LAND O’ LAKES — School Superintendent Kurt Browning is dropping his recommendation that the Pasco County School District eliminate the valedictorian and salutatorian designations for the top two graduates at each high school.
The school board was set to vote on the proposed change at its Aug. 12 meeting as part of the revised student progression plan, but the meeting agenda released Tuesday includes a memo from Browning saying he now proposes keeping the titles in place.
The original proposal to end the practice of naming a valedictorian and salutatorian led to a public outcry, especially after the Fox News show “Fox & Friends” picked up the story. Browning at one point described some of the emails he received as “very hateful and demeaning.”
The school board held its first public hearing on the change July 1, but that drew just one speaker, the father of a former Wesley Chapel High School valedictorian, who read a letter from his daughter urging the board to keep the valedictorian and salutatorian tradition alive.
The board’s initial vote was unanimous to eliminate the titles beginning with the class of 2018, although two board members — Steve Luikart and Allen Altman — left open the possibility they could change their minds before the final vote. Board Chairwoman Alison Crumbley was absent at that meeting.

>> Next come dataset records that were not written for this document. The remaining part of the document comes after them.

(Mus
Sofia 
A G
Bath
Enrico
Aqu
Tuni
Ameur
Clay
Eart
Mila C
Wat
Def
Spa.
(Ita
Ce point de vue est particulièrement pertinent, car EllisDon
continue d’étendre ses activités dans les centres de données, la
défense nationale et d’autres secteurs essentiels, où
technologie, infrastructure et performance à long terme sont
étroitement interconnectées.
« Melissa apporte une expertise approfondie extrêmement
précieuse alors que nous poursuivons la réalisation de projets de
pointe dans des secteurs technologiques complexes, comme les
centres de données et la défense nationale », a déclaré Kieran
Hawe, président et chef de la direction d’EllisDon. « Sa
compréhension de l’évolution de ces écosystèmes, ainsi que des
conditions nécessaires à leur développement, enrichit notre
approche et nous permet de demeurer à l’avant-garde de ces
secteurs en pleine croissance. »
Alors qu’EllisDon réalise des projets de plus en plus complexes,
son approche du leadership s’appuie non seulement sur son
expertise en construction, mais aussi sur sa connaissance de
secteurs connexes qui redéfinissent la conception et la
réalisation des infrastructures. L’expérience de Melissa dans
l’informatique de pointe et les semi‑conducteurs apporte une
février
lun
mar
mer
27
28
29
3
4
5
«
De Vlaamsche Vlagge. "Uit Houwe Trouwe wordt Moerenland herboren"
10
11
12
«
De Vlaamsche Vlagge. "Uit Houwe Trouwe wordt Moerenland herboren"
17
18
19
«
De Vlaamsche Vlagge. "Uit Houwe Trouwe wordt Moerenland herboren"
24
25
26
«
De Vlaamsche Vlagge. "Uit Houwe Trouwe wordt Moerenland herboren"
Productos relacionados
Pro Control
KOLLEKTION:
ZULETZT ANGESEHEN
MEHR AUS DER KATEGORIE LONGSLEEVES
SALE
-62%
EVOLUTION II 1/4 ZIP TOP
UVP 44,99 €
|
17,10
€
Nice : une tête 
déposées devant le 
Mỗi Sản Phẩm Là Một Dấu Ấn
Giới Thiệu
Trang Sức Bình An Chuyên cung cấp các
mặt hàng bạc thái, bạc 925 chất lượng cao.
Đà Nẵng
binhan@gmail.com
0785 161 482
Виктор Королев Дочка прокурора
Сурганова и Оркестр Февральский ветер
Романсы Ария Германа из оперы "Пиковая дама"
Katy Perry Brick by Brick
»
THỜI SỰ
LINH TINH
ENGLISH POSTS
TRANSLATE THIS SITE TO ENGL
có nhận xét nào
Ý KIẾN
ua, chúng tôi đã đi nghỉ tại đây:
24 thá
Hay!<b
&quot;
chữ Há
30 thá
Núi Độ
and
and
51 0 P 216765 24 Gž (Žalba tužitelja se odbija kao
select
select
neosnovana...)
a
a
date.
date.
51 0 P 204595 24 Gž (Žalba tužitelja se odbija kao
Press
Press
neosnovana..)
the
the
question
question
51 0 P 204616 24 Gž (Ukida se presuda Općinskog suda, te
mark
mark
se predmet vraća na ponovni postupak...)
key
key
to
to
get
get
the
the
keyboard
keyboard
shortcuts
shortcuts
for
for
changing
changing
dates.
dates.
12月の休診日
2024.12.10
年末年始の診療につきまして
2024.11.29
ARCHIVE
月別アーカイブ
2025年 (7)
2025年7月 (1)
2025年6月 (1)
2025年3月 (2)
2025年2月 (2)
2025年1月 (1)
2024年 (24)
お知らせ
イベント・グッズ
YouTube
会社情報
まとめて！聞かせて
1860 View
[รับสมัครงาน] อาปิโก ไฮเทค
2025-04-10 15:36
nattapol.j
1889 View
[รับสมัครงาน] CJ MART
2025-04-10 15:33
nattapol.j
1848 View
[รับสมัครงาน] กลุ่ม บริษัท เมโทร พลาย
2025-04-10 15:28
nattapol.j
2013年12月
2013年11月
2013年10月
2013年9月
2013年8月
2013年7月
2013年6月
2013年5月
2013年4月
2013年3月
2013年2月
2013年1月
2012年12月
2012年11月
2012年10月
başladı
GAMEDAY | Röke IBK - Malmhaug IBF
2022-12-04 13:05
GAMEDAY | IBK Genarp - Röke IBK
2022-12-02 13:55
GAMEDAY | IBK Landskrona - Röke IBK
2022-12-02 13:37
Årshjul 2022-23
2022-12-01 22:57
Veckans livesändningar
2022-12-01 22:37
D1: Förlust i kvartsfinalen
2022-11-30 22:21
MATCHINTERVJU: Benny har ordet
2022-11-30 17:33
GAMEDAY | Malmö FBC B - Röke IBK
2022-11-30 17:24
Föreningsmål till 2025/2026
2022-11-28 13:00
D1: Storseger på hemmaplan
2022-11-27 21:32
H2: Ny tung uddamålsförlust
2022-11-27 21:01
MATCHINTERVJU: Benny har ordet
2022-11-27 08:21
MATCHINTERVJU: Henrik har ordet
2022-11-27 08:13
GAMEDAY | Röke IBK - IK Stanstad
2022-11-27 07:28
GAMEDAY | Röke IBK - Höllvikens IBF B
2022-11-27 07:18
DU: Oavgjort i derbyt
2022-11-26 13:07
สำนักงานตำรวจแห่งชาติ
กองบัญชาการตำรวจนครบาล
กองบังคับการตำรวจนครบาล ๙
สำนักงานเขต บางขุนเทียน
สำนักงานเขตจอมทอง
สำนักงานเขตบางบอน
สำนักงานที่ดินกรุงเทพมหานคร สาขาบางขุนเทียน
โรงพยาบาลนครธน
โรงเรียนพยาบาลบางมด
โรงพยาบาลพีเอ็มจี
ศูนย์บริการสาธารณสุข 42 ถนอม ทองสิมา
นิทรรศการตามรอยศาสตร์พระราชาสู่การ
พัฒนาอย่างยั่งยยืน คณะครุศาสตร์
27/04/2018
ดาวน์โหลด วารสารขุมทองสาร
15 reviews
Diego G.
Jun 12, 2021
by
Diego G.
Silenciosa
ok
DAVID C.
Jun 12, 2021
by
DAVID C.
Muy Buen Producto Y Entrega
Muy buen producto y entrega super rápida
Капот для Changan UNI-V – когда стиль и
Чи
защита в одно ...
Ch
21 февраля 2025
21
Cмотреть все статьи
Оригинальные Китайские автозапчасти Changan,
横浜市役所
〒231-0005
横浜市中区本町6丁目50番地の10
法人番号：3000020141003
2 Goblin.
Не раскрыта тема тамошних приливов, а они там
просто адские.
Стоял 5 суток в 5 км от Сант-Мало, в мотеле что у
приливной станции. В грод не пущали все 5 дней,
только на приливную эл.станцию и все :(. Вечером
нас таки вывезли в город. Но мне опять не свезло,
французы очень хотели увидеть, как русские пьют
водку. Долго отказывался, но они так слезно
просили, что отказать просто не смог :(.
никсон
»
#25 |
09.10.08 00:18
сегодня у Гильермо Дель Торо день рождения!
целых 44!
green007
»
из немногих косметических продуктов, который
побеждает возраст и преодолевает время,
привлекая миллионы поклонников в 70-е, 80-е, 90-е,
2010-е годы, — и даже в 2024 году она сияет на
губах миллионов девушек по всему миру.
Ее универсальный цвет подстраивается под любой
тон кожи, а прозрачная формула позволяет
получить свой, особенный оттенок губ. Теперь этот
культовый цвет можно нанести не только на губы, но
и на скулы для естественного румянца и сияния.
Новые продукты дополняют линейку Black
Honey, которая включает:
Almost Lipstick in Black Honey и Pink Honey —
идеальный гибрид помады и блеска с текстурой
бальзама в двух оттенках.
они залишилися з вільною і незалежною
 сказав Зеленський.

Since then, Luikart has said he likely would change his vote, not so much because of any personal feelings, but because of feedback he has received from parents and students who like that the top two students receive special recognition.
“If the public wants it, I don’t have a problem with it,” Luikart said.
A district committee had recommended the change, which the school board first discussed at a June 3 workshop.
At that time, school officials described the valedictorian-salutatorian tradition as one that had gotten out of control and overly competitive, with students making course selections based on how well a class could boost their grade-point averages and angry parents paying a visit to the superintendent when a son or daughter lost out, sometimes by hundredths of a percentage point.